◆ **Passage shown**:
┏━━
Immutable fluent builder:

Each QueryBuilder method returns a new QueryBuilder instance via _copy(**kwargs). The original builder is never mutated. This is the immutable builder pattern from the Immutability Strategies lesson applied to a query DSL.

The _copy method is essentially functools.partial semantics applied manually — it creates a new instance with most fields copied from self, overriding only the specified kwargs. This is equivalent to dataclasses.replace but implemented manually for a plain class.

Partial application in DSL design:

Each builder method select("name", "age") partially specifies the query, returning a builder that "remembers" the column selection. The method chain is a sequence of partial specifications — a fluent DSL.

Execution is lazy: The data is not touched until execute(users) is called. This separates query construction (pure, fast, composable) from execution (possibly expensive I/O). Production ORMs (SQLAlchemy, Django ORM) use this same pattern — the query object accumulates clauses and only hits the database when iterated or explicitly executed.

to_sql uses the where function's __doc__: The adult predicate has """age > 18""" as its docstring, which to_sql uses for the SQL representation. In production, you would want a proper expression tree, but this demonstrates the separation of declaration (what the query means) from execution (what data it processes).

Expected Output
query: SELECT name, age FROM users WHERE age > 18 ORDER BY age LIMIT 10
filtered count: 3
names: ['Charlie', 'Alice', 'Bob']
Hints

Hint 1: Build a `QueryBuilder` class where each method returns `functools.partial(self.__class__, **updated_state)` or a new instance. Chaining mutates a copy of the state.

Hint 2: The `execute` method applies all accumulated constraints (where, order, limit) to the data in the correct order.
┗━━
(Dataset entries)
┏━━
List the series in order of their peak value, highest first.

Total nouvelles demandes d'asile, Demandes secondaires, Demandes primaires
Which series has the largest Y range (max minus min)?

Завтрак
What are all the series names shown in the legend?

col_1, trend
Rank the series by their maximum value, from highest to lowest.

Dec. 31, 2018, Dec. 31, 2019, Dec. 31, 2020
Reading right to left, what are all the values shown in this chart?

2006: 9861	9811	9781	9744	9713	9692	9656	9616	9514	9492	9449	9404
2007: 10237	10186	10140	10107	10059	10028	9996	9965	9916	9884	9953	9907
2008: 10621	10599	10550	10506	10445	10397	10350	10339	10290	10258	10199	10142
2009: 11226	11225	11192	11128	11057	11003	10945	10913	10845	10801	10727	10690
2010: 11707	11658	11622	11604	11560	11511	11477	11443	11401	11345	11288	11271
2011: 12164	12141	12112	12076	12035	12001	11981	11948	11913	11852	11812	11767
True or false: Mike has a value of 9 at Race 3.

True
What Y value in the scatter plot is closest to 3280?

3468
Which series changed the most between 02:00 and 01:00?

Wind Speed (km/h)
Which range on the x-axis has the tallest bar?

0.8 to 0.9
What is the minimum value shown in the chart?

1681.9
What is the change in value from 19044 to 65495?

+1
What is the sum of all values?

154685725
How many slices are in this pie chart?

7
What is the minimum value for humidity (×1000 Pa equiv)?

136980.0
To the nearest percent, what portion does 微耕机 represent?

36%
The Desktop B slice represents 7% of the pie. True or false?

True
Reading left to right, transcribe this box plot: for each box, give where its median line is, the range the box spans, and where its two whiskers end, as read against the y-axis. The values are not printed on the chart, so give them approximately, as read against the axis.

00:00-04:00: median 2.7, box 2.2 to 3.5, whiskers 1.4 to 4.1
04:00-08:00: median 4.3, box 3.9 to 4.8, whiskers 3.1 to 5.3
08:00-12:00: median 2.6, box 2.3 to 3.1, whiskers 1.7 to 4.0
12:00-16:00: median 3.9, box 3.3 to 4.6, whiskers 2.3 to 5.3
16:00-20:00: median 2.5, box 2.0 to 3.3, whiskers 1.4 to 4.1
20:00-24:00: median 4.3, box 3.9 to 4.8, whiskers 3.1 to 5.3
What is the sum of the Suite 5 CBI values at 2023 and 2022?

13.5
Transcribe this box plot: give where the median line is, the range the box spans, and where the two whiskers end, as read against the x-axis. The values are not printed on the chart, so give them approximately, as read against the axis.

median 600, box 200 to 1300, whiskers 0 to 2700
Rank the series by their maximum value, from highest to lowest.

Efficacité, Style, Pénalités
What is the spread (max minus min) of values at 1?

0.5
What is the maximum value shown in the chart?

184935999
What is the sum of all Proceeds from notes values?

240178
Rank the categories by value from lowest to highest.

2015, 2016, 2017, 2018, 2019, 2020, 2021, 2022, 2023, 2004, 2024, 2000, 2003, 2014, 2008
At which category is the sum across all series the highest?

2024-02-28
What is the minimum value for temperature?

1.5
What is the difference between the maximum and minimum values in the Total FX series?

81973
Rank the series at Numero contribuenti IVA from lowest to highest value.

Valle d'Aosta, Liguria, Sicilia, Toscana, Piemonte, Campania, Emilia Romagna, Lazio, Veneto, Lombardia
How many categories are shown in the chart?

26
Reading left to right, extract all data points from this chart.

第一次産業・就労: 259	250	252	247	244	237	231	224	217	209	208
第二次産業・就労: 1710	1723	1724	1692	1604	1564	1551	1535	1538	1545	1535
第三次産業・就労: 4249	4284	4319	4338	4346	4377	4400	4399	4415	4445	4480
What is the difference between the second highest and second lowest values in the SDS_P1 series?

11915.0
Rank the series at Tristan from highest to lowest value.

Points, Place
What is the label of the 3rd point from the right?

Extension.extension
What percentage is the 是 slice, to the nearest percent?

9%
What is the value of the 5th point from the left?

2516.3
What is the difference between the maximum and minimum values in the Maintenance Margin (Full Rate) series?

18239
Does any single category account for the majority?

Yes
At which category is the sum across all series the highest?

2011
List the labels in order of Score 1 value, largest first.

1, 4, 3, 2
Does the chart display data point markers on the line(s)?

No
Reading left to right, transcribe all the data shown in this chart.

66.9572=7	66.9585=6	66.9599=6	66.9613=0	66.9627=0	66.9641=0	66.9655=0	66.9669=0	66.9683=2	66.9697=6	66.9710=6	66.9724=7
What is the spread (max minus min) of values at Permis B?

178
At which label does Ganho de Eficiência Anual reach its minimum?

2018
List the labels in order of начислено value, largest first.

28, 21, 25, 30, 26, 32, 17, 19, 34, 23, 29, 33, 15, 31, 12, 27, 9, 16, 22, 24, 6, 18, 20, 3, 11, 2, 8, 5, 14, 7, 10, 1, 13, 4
┗━━
In the passage on the immutable query builder, what does each QueryBuilder method return?

◆ **Answer**:
A new QueryBuilder instance, created via _copy(**kwargs).